Exercise objective » What you write should match, word for word, the lines from the one containing "cytoplasmic/membranous expression is" through the end of the data, with no pictures.

Dataset content »
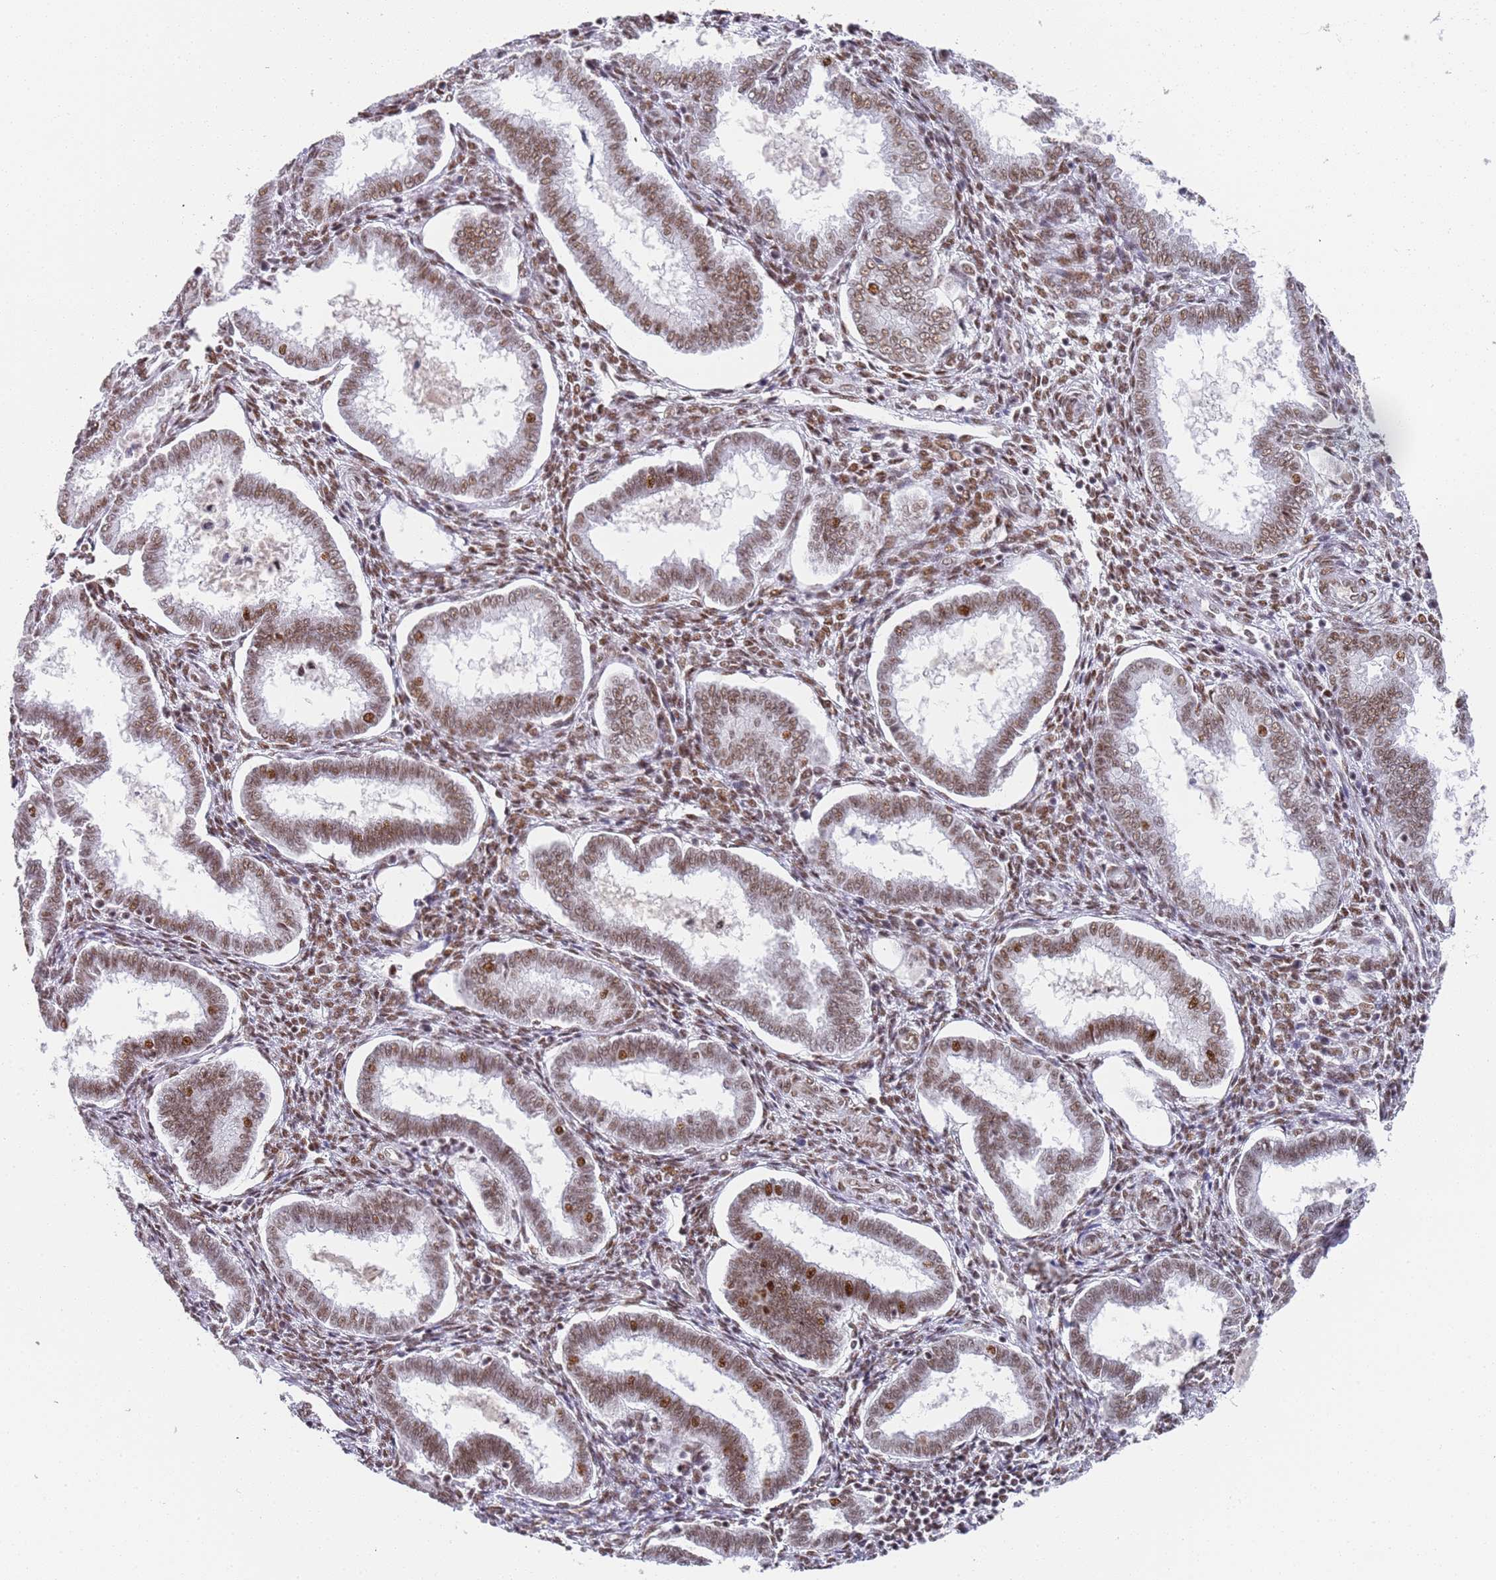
{"staining": {"intensity": "moderate", "quantity": ">75%", "location": "nuclear"}, "tissue": "endometrium", "cell_type": "Cells in endometrial stroma", "image_type": "normal", "snomed": [{"axis": "morphology", "description": "Normal tissue, NOS"}, {"axis": "topography", "description": "Endometrium"}], "caption": "Immunohistochemistry (IHC) (DAB) staining of normal human endometrium demonstrates moderate nuclear protein staining in approximately >75% of cells in endometrial stroma. (DAB IHC, brown staining for protein, blue staining for nuclei).", "gene": "AKAP8L", "patient": {"sex": "female", "age": 24}}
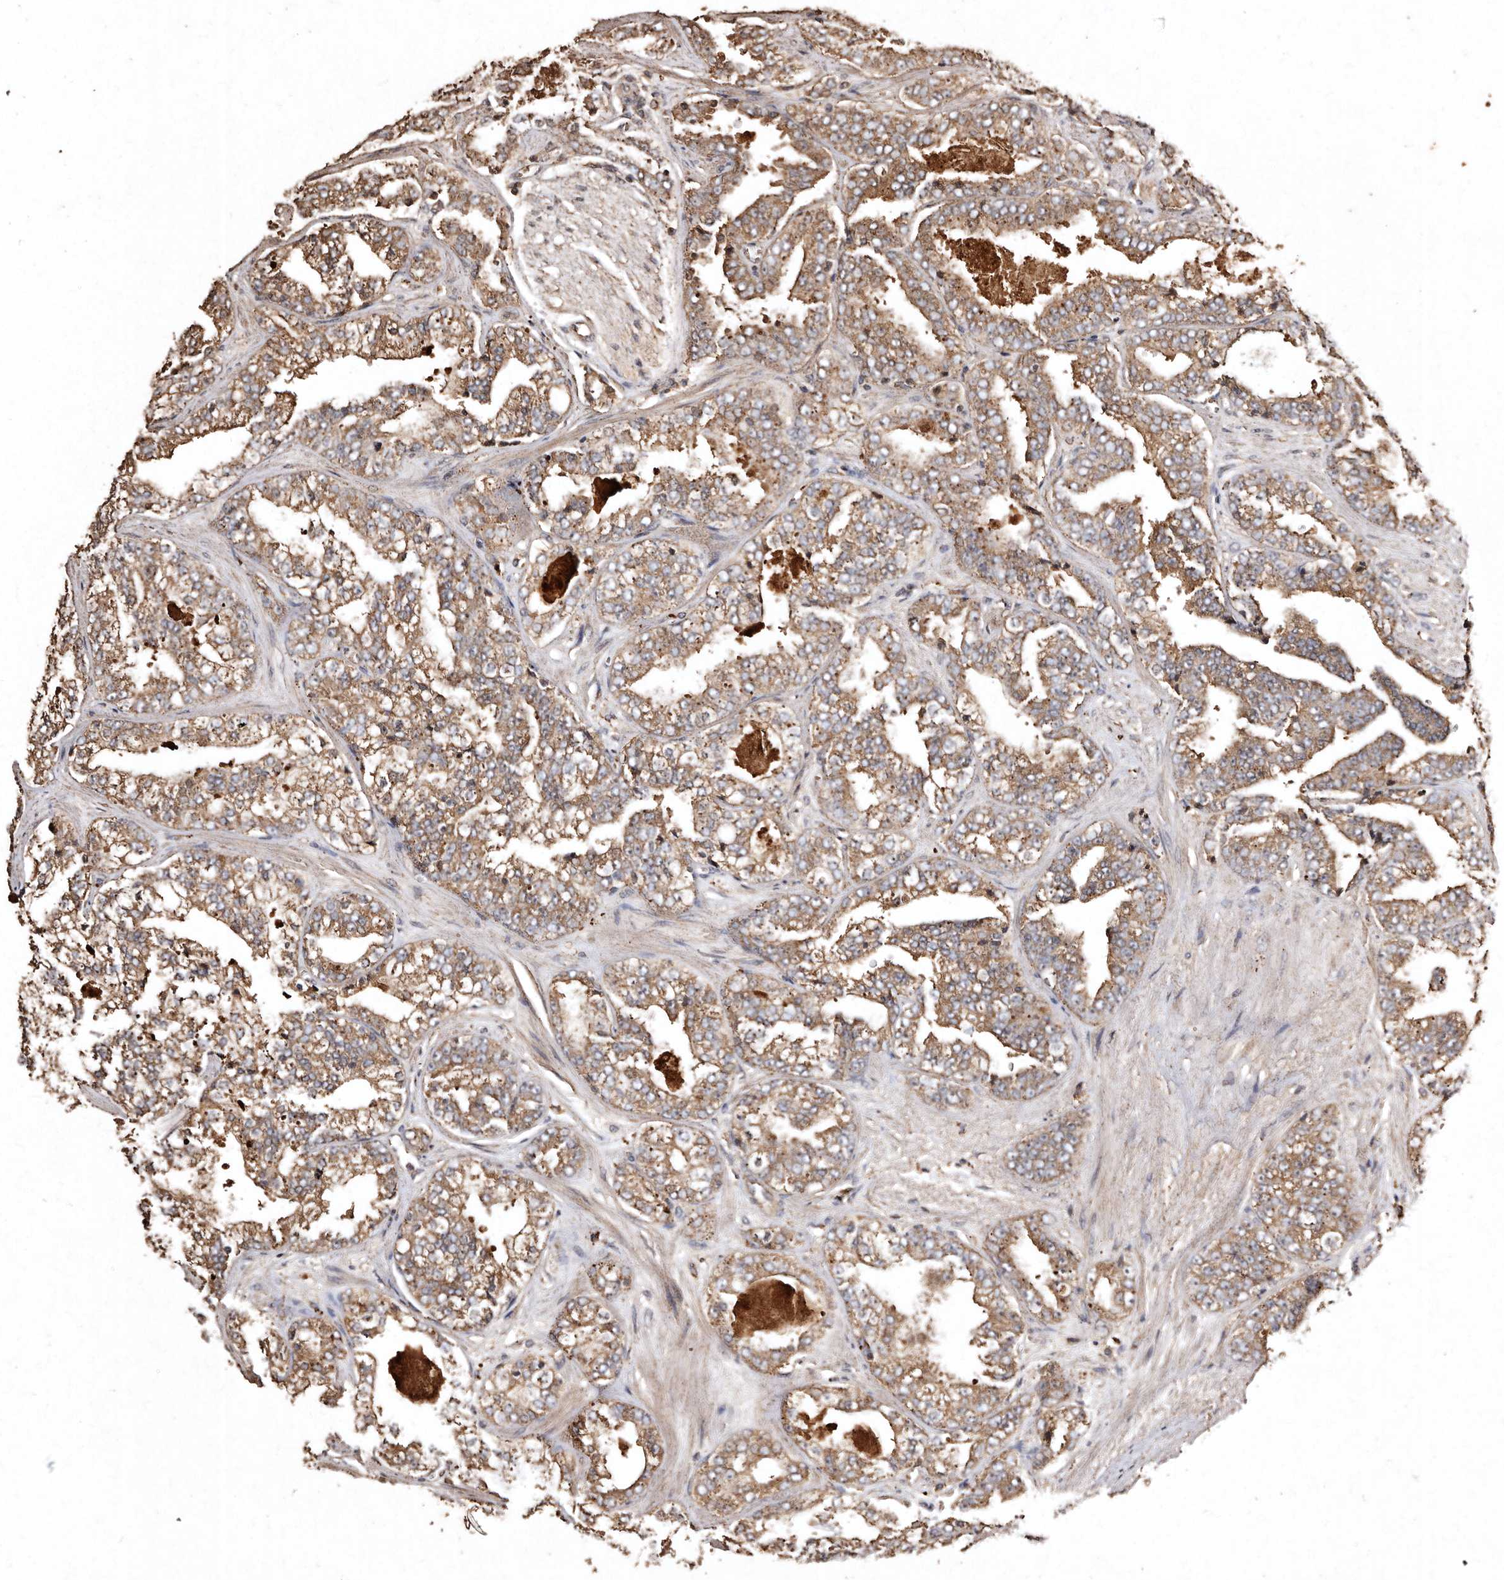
{"staining": {"intensity": "moderate", "quantity": ">75%", "location": "cytoplasmic/membranous"}, "tissue": "prostate cancer", "cell_type": "Tumor cells", "image_type": "cancer", "snomed": [{"axis": "morphology", "description": "Adenocarcinoma, High grade"}, {"axis": "topography", "description": "Prostate"}], "caption": "Moderate cytoplasmic/membranous expression is seen in approximately >75% of tumor cells in prostate cancer.", "gene": "FARS2", "patient": {"sex": "male", "age": 71}}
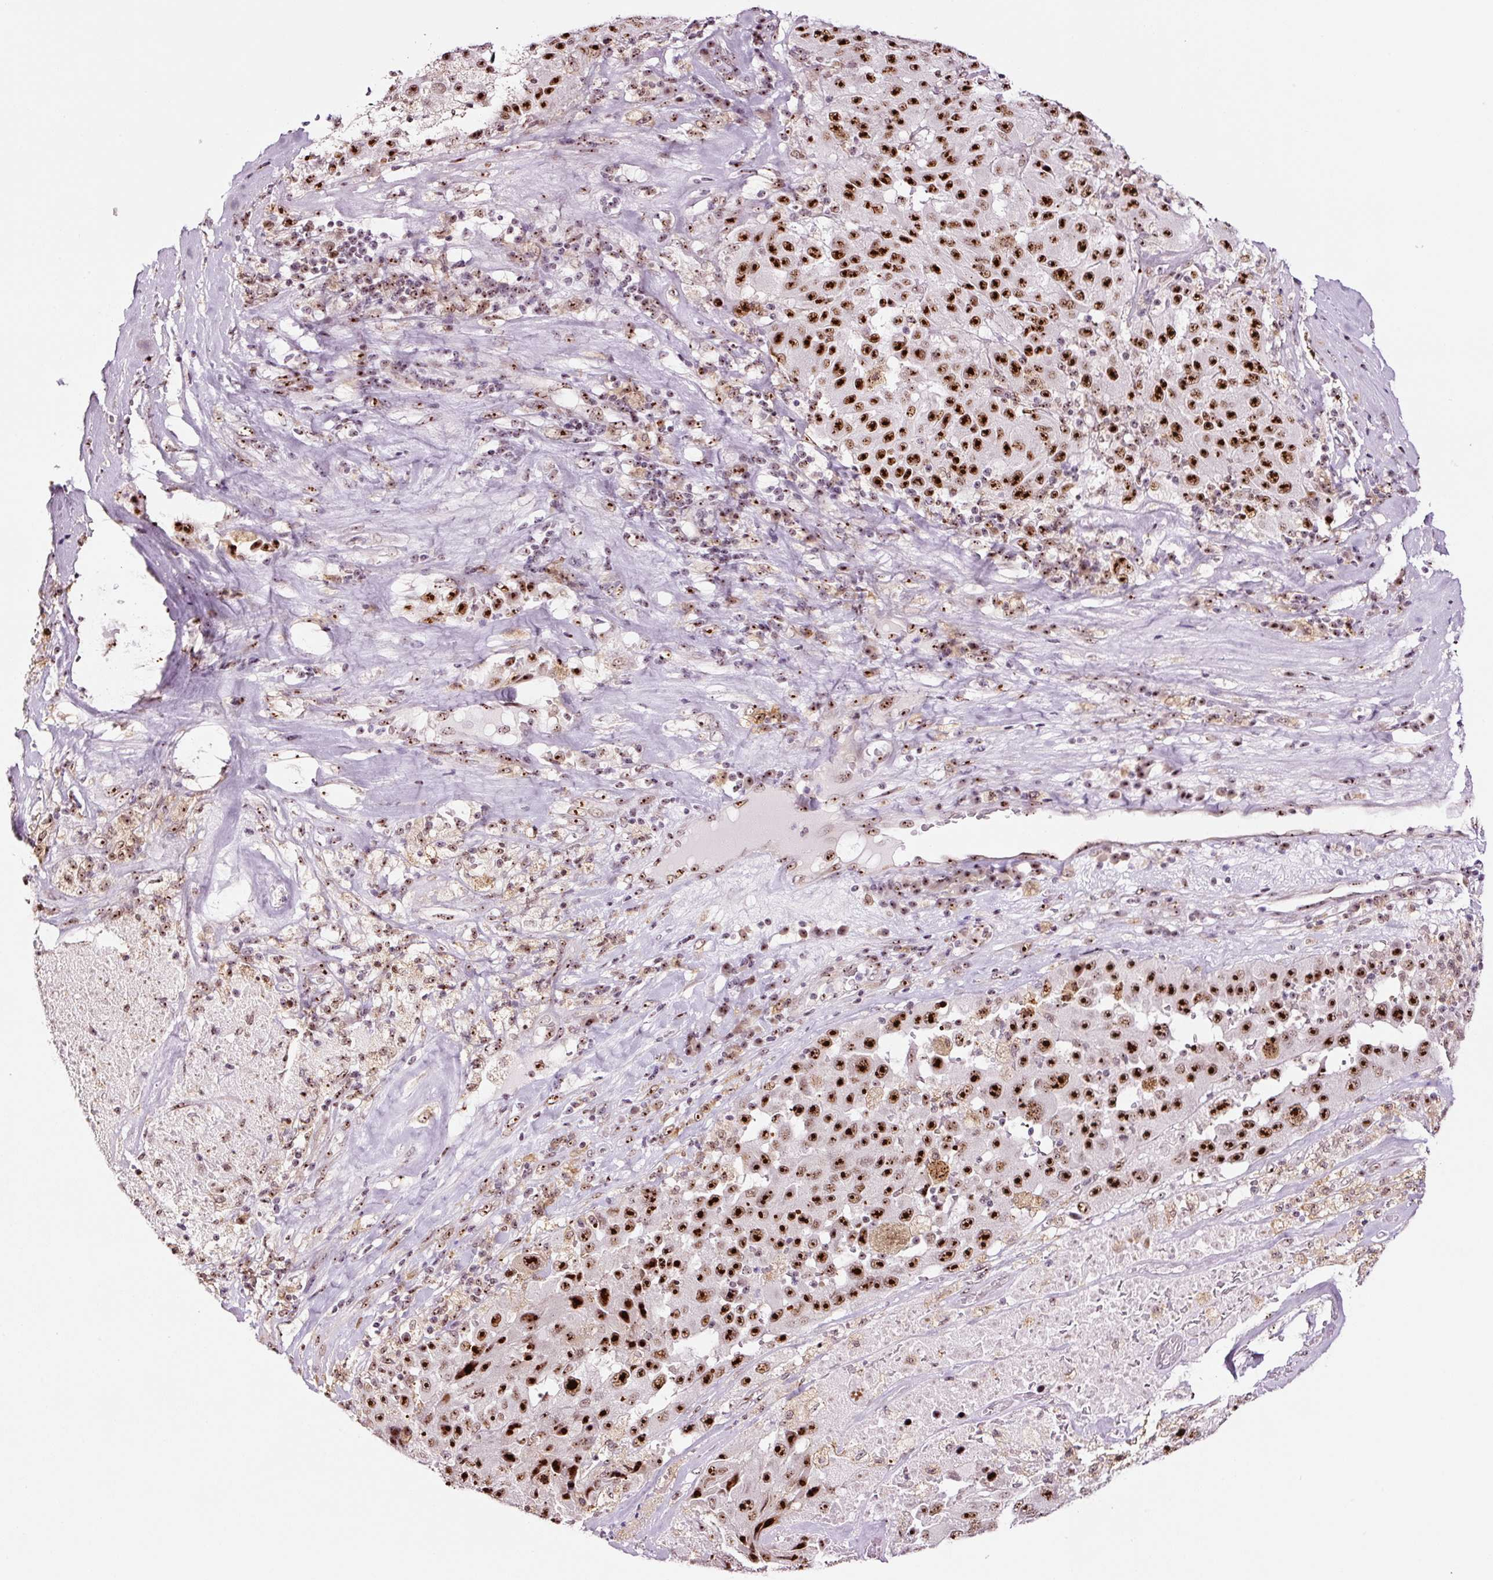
{"staining": {"intensity": "strong", "quantity": ">75%", "location": "nuclear"}, "tissue": "melanoma", "cell_type": "Tumor cells", "image_type": "cancer", "snomed": [{"axis": "morphology", "description": "Malignant melanoma, Metastatic site"}, {"axis": "topography", "description": "Lymph node"}], "caption": "A micrograph of human melanoma stained for a protein shows strong nuclear brown staining in tumor cells.", "gene": "GNL3", "patient": {"sex": "male", "age": 62}}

Response to this exercise »
{"staining": {"intensity": "moderate", "quantity": ">75%", "location": "cytoplasmic/membranous"}, "tissue": "prostate cancer", "cell_type": "Tumor cells", "image_type": "cancer", "snomed": [{"axis": "morphology", "description": "Adenocarcinoma, High grade"}, {"axis": "topography", "description": "Prostate"}], "caption": "Moderate cytoplasmic/membranous expression is seen in approximately >75% of tumor cells in prostate cancer.", "gene": "FARS2", "patient": {"sex": "male", "age": 71}}
{"staining": {"intensity": "strong", "quantity": ">75%", "location": "nuclear"}, "tissue": "melanoma", "cell_type": "Tumor cells", "image_type": "cancer", "snomed": [{"axis": "morphology", "description": "Malignant melanoma, Metastatic site"}, {"axis": "topography", "description": "Lymph node"}], "caption": "A micrograph of human melanoma stained for a protein shows strong nuclear brown staining in tumor cells.", "gene": "GNL3", "patient": {"sex": "male", "age": 62}}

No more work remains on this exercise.